Some names and identifying details have been changed to protect the privacy of individual pods.

  • Client: For our FooBarWidget records, I need to be able to set if it has one of 4 possible values. Only those 4 values are applicable.
  • Me: That sounds like a good candidate for a picklist field. I'll add one with these values you provided and have it to you shortly for testing.
  • Client: Oh, and we need this in production ASAP.
  • Me: Got it, the usual.
  • Me to dev sandbox: Add a new picklist field to FooBarWidget please.
  • Spring '16 Dev Sandbox:
  • Me to dev sandbox: It's not really a global picklist. And when I looked further at those there is a big red BETA next to them. Let's just define the values here as a one off thing. That "Strictly enforce picklist values" option sounds good. Definitely don't want those rascally users putting inappropriate values in the picklist again. No siree!
  • <The sound of hammers, saws and typing. Maybe some random metal grinding to look good on camera. End result is a changeset for the new picklist field.>
  • Me to pre-production sandbox: Validate and then quick deploy this change set.
  • Spring '16 Pre-production sandbox: Done, and have a deployment fish for your troubles.
  • <High fives CS6 instance. Which was tricky with the whole cloud thing, but we made it work.>
  • Me to Client: Please test the functionality in pre-prod. When you are happy with it we can deploy it to production.
  • Client: It works. And you did it so quickly! You sir are the most meaningful and valued member of this team!
  • Me to Client: I do what I can.
  • Me to Production: Validate this change set.
  • Spring '16 Production: Woah, woah, woah, back the change set up.
    "Cannot have restricted picklists in this organization."
    No deployment fish for you!
  • Me mumbling to self: What the?
  • Me to Google: "Cannot have restric...
  • <Google reads mind>
  • Google: Error message: Cannot have restricted picklists in this organization
  • <Re-reads release notes>
  • Spring '16 Release Notes:
    If you have a Developer Edition org or sandbox org, no setup is required to use restricted picklists. You can package restricted picklists with an app only in Developer Edition or sandbox orgs.
    For all other editions, restricted picklists are available as a beta feature, which means they’re highly functional but have known limitations. Contact Salesforce to enable restricted picklists.
  • Me grumbling to self: It's enabled by default in all sandboxes and dev orgs, but won't work in production without begging to get on the pilot. AND THERE IS NO UI INDICATION THAT IT IS A BETA FEATURE!
    That's just brilliant!
  • Summer '16 Release Notes: Eliminate Picklist Clutter with Restricted Picklists (Generally Available)
  • Me to client: Soooooo, we can't deploy the change set as is to production. We need to do one of the following:
    1. Wait until Summer '16 releases for the feature to become GA. The trust website has it scheduled for one week from now.
    2. Remove the restriction from the picklist and look for other ways to prevent incorrect values in the short term. Make the field restricted again once Summer '16 deploys
    3. Raise a support case and ask our AE to get on the pilot for the one week until Summer '16 arrives.
  • Client: I'm not so much with the meaningfulness and valuing right now.
    Anyhow... That last one sounds like fun. Let's do that!
  • ...

Things degenerate a bit from there and are best not recorded in this medium. The point is that this one was a bit of a pain. Adding the new picklist field in the sandbox gave no indication that things were anything but fine and business as usual. There were no warnings that the features were still in pilot outside of the sandbox and dev orgs. It even deployed just fine into the pre-production sandbox. Then it exploded when trying to deploy to production.
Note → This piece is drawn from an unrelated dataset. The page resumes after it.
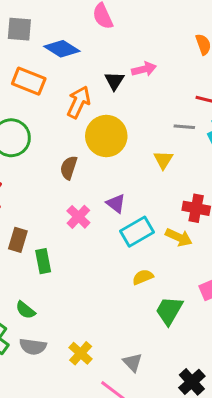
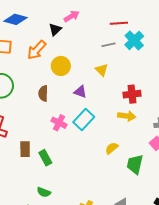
black triangle: (114, 81) -> (55, 29), turned 32
orange arrow: (79, 102) -> (37, 50), turned -145
yellow circle: (106, 136) -> (61, 66), size x0.7
purple triangle: (116, 203) -> (80, 92), moved
cyan rectangle: (137, 232) -> (84, 119), moved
Needless to say, I'm not a huge fan of implicitly activated pilot features in all sandbox and dev orgs without the corresponding BETA indication in the UI.

Admittedly it was all documented right there in the Spring '16 release notes. And the imminent release of Summer '16 will make it all a moot point.

Moral of the story - keep reading those release notes. And I salute you if you can remember everything you read in them.